November 22, 2011
Greenhouse Gases Reach Record Highs, WMO Reports
Carbon dioxide, methane, and nitrous oxide levels reached record highs in 2010, surpassing what experts had previously called the worst-case scenario for these greenhouse gases, the World Meteorological Organization (WMO) announced on Monday.
The WMO, which is the U.N.'s weather agency, reported that CO2 levels increased by 2.3 parts per million, to 389 ppm, from 2009 to last year, according to Reuters reporter Tom Miles. That single-year increase exceeds the average for both the 1990s (1.5 ppm) and the 2000s (2.0 ppm), he added.
Furthermore, in a November 21 press release, WMO officials said that there "a 29% increase in radiative forcing - the warming effect on our climate system - from greenhouse gases," and while carbon dioxide accounts for approximately four-fifths of that increase, the roles of methane and nitrous oxide cannot be overlooked either.
In fact, according to the organization, methane is "the second most important greenhouse gas" behind CO2, and over a period of 100 years, nitrous oxide has a "298 times greater" impact on the planet's climate than carbon dioxide.
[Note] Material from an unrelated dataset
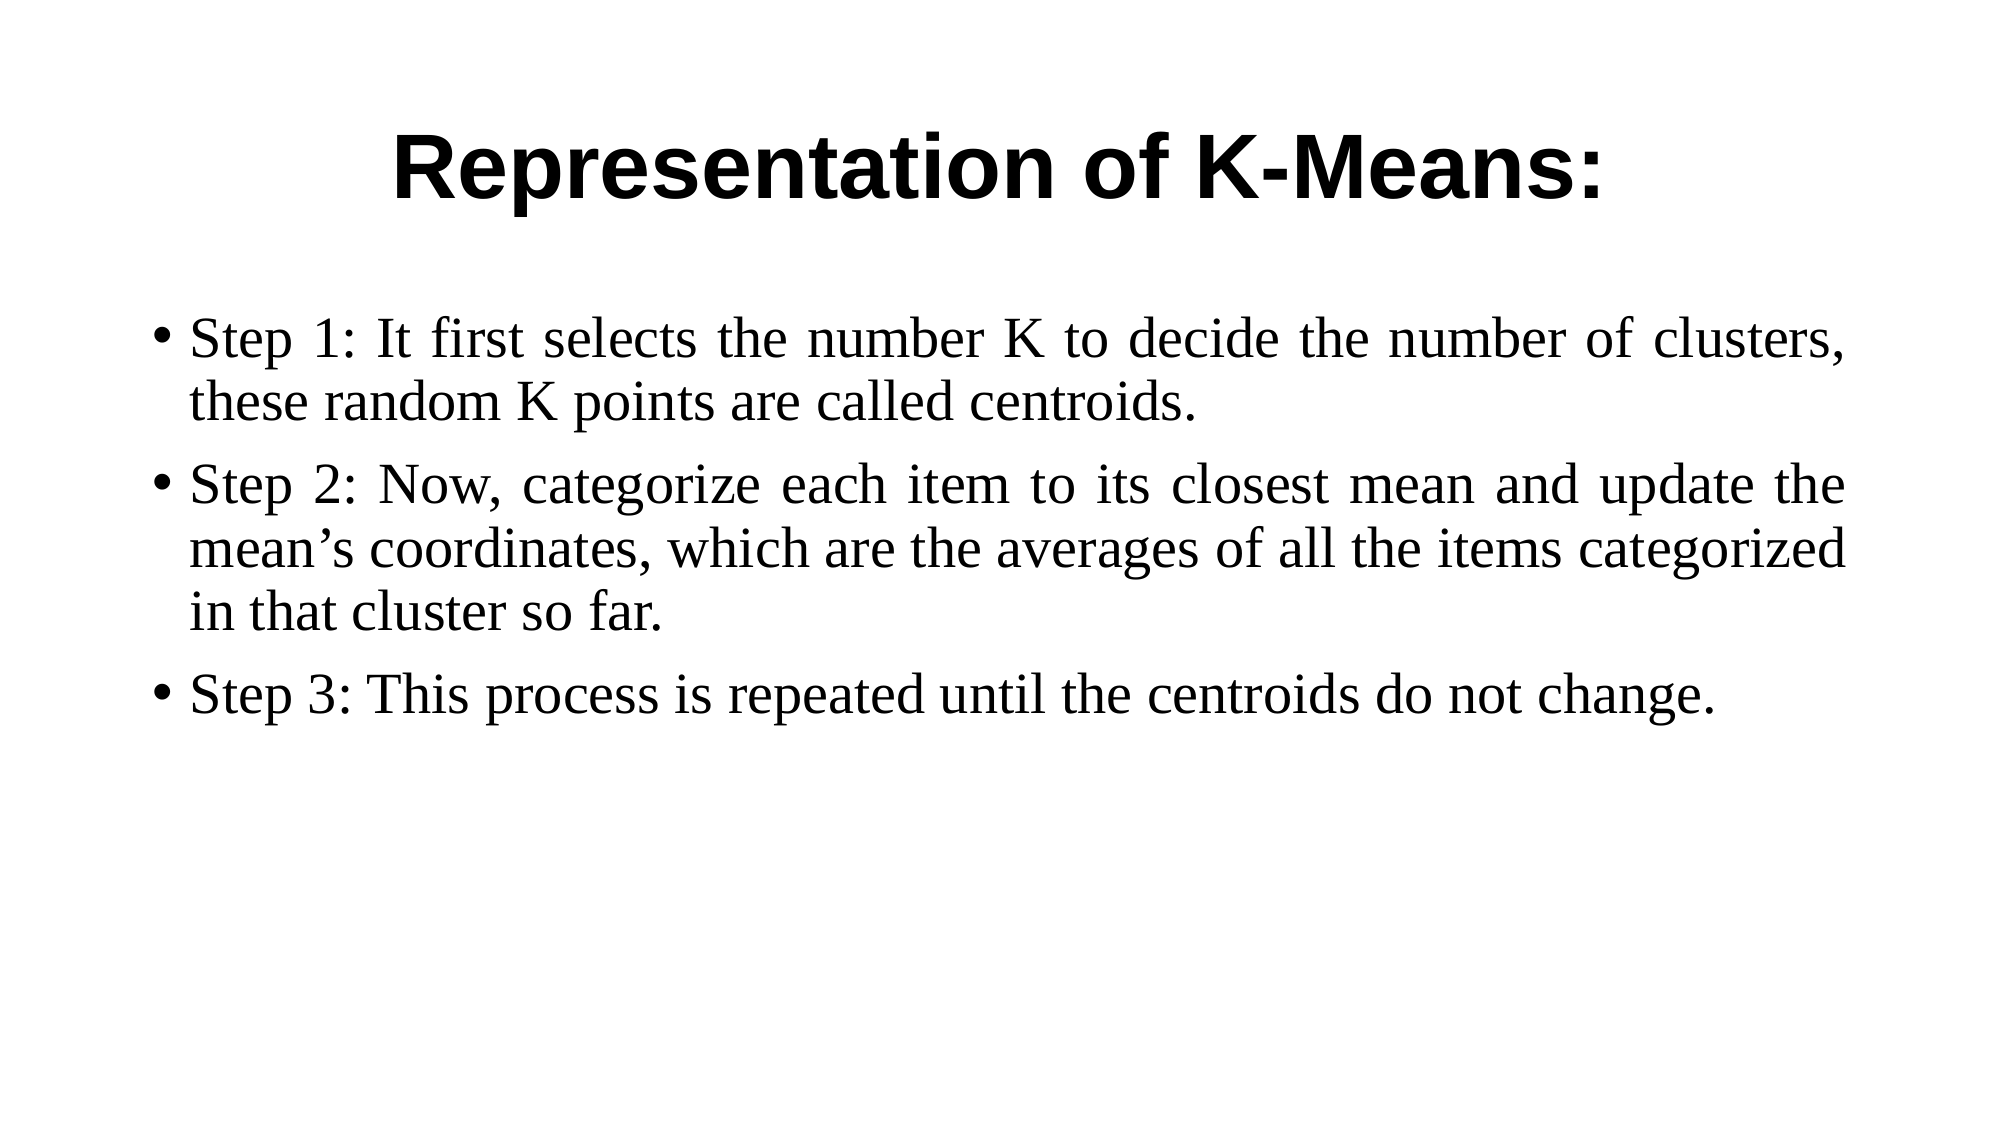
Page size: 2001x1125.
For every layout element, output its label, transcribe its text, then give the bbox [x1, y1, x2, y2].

Combined these two gases are responsible for contributing nearly 25% of the overall global increase in radiative forcing since 1750, the WMO reports.
According to Telegraph Science Correspondent Nick Collins, "The concentration levels published yesterday are even greater than the worst of seven possible emission scenarios predicted by the Intergovernmental Panel on Climate Change (IPCC) in 2001," and according to Miles, the situation is so dire that "concentrations of the three main greenhouse gases“¦ will linger in the atmosphere for decades, even if the world stops emissions output today."
"Now more than ever before, we need to understand the complex, and sometimes unexpected, interactions between greenhouse gases in the atmosphere, Earth´s biosphere and oceans," WMO Secretary-General Michel Jarraud said in a statement.
"WMO will continue to collect data to further our scientific knowledge through its Global Atmosphere Watch network spanning more than 50 countries, including stations high in the Andes and Himalayas, in the remote expanses of Alaska and in the far South Pacific," he added.